Format an App Config JSON File

Application configuration files that live in source control are a cornerstone of modern twelve-factor app design. They let you separate configuration from code, document expected settings with examples, and review configuration changes in pull requests alongside the code changes they support. A malformed JSON config file discovered at runtime in production causes an immediate outage, making pre-deployment validation essential. This example shows a realistic app config with four common sections: the app block with basic metadata and the current environment, a features block with feature flags for toggling functionality without code deploys, a database block with connection details, and a services block declaring which third-party providers are active. Feature flags deserve special attention. The pattern of storing boolean values like darkMode: true and betaDashboard: false in a config file lets you turn features on or off with a config change and redeploy, without modifying source code. More sophisticated setups use a feature flag service (LaunchDarkly, Flagsmith, Unleash) instead of a static file, but the JSON structure concept is identical. Real-world scenarios: a staging deployment crashes on startup because a developer added a new required config key in code but forgot to add it to the config file — validating the config file against a schema before deployment catches this. A feature gets accidentally enabled in production because a merge from the feature branch brought in a config file change that overrode the production setting. Tips and pitfalls: never store passwords, API keys, or other secrets in JSON config files that are committed to source control. Secrets belong in environment variables or a secrets manager like AWS Secrets Manager, HashiCorp Vault, or a CI/CD platform's secret store. The config file should contain only non-sensitive settings, with the sensitive values referenced by name (e.g., "apiKeyEnvVar": "STRIPE_SECRET_KEY") so developers know which environment variables they need to set. To use this example: format your application's config file here to tidy indentation, then validate it to ensure there are no syntax errors that would cause a parse failure at startup.

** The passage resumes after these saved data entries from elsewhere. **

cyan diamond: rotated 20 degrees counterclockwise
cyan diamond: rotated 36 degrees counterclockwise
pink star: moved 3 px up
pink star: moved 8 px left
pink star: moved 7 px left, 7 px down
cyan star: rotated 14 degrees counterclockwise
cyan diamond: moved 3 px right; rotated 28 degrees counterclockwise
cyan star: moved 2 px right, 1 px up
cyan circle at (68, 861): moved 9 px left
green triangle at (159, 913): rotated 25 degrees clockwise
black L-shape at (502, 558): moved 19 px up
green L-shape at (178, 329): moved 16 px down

Consider adding a startup validation step that throws an error listing all missing required keys before the application accepts any traffic.

Example
{
  "app": { "name": "MyApp", "version": "2.1.0", "environment": "production" },
  "features": {
    "darkMode": true,
    "betaDashboard": false,
    "newOnboarding": true
  },
  "database": {
    "host": "db.example.com",
    "port": 5432,
    "name": "myapp_prod"
  },
  "services": {
    "emailProvider": "sendgrid",
    "analyticsEnabled": true
  }
}
[ open in JSON Formatter → ]

FAQ

Should I store secrets in JSON config files?
No. Passwords, API keys, and tokens should live in environment variables or a secrets manager, not in config files that are often committed to version control.
What is feature flagging in config?
Feature flags are boolean values in config that enable or disable features without code deploys, making it safe to roll out changes gradually or roll back instantly.
Can I use environment-specific config files?
Yes. A common pattern is to have config.json, config.staging.json, and config.production.json, merging the appropriate file at startup based on the NODE_ENV variable.